(Dataset entries)
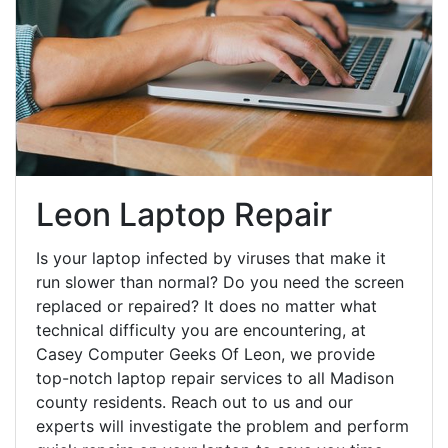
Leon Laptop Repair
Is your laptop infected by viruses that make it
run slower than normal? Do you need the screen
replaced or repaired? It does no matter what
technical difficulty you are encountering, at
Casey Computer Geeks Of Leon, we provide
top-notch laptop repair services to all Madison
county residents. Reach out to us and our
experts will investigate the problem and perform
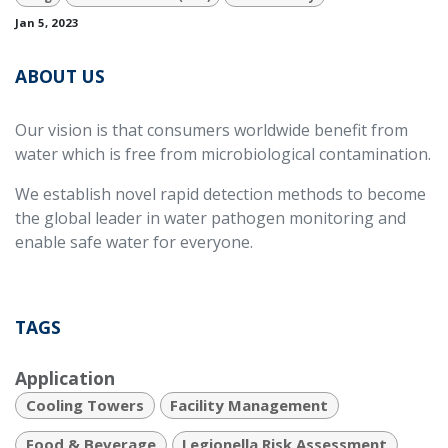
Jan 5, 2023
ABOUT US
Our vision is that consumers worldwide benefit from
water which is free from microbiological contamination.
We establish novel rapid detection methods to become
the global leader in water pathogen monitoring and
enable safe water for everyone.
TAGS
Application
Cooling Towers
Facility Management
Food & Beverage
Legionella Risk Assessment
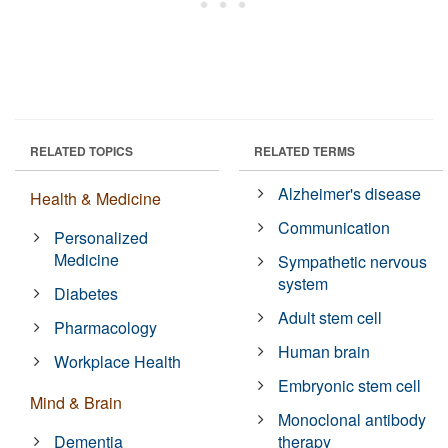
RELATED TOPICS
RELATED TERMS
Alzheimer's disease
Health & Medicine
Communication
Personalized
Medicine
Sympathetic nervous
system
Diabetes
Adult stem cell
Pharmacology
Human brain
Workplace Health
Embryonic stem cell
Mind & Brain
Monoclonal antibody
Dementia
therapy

--

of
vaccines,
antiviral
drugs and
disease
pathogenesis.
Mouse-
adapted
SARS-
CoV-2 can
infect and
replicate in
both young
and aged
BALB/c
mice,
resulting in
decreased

**HOW TO COMPLETE THIS TASK**
An answer is complete only when it holds every line above containing the string "water".

**SOLUTION FOR THIS TASK**
water which is free from microbiological contamination.
the global leader in water pathogen monitoring and
enable safe water for everyone.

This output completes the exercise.